A Gray path on binary partitions

TL;DR

This paper constructs a Gray sequence for binary partitions of integers, enabling efficient, constant-time computation of successive partitions and directly mapping sequence indices to partitions, addressing a question by Donald Knuth.

Contribution

It introduces a novel Gray sequence on binary partitions with a simple local rule for successor computation and provides a direct bijection between sequence position and partitions.

Findings

Gray sequence on binary partitions constructed

Successor can be found in constant time

Direct bijection between sequence index and partition established

Abstract

A binary partition of a positive integer $n$ is a partition of $n$ in which each part has size a power of two.
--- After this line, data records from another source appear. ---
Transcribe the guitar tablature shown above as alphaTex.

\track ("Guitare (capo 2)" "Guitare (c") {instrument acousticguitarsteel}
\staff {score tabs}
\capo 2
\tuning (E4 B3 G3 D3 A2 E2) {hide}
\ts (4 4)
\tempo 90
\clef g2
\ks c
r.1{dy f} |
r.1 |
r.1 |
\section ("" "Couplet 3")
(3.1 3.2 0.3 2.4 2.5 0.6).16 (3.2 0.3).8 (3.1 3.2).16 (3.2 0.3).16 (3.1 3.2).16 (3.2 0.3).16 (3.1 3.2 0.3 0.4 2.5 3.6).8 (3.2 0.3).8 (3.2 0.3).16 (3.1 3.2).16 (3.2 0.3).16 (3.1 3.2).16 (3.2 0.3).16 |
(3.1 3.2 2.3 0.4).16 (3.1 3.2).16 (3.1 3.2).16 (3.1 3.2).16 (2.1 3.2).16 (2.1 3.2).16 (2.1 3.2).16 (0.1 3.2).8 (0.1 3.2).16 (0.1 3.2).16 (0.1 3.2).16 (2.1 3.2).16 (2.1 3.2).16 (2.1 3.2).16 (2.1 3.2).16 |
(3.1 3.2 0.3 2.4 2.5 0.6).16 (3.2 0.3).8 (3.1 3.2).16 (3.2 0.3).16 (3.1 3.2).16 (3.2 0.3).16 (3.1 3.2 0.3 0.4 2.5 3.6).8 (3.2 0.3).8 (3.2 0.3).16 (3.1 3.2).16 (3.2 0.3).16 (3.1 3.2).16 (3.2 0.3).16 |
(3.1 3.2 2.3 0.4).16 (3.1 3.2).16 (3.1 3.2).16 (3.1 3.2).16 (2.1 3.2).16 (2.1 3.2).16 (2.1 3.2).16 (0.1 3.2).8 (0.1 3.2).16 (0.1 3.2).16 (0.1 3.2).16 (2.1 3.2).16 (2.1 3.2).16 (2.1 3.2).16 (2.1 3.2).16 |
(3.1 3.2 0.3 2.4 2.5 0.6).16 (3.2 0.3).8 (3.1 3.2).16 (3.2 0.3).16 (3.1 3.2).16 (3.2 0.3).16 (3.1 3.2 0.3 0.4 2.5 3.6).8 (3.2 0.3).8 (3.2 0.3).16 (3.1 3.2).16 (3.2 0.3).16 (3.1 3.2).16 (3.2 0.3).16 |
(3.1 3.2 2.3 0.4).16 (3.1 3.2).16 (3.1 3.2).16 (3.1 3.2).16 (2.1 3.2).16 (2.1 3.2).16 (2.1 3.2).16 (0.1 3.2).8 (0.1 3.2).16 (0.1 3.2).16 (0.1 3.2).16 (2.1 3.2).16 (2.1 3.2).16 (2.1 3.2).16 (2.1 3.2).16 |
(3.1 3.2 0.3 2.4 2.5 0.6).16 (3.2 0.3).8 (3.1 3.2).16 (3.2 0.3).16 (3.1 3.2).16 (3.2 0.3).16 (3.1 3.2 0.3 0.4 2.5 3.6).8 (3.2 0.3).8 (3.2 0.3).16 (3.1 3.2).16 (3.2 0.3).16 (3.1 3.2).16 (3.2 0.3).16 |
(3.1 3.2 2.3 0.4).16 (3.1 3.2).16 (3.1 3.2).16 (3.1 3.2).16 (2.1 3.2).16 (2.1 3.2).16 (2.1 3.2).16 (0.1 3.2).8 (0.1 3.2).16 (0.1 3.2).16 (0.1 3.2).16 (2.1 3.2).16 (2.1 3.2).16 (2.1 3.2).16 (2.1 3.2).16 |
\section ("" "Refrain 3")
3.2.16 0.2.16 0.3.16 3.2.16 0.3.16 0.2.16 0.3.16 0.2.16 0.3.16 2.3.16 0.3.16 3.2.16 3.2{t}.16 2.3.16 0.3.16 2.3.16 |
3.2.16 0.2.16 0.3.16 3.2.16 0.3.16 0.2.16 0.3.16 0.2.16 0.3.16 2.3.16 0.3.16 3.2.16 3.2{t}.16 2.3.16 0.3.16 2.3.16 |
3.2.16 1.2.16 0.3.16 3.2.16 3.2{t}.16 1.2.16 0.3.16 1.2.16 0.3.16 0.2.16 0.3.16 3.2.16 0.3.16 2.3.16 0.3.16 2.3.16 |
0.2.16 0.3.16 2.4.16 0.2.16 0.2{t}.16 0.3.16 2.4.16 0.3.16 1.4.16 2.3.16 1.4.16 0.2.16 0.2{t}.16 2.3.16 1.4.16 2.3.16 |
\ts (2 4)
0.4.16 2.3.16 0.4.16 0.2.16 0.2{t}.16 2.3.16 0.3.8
In this note we first construct a Gray sequence on the set of binary partitions of $n$. This is an ordering of the set of binary partitions of each $n$ (or of all $n$) such that adjacent partitions differ by one of a small set of elementary transformations; here the allowed transformatios are replacing $2^k+2^k$ by $2^{k+1}$ or vice versa (or addition of a new +1). Next we give a purely local condition for finding the successor of any partition in this sequence; the rule is so simple that successive transitions can be performed in constant time. Finally we show how to compute directly the bijection between $k$ and the $k$th term in the sequence. This answers a question posed by Donald Knuth in section 7.2.1 of The Art of Computer Programming.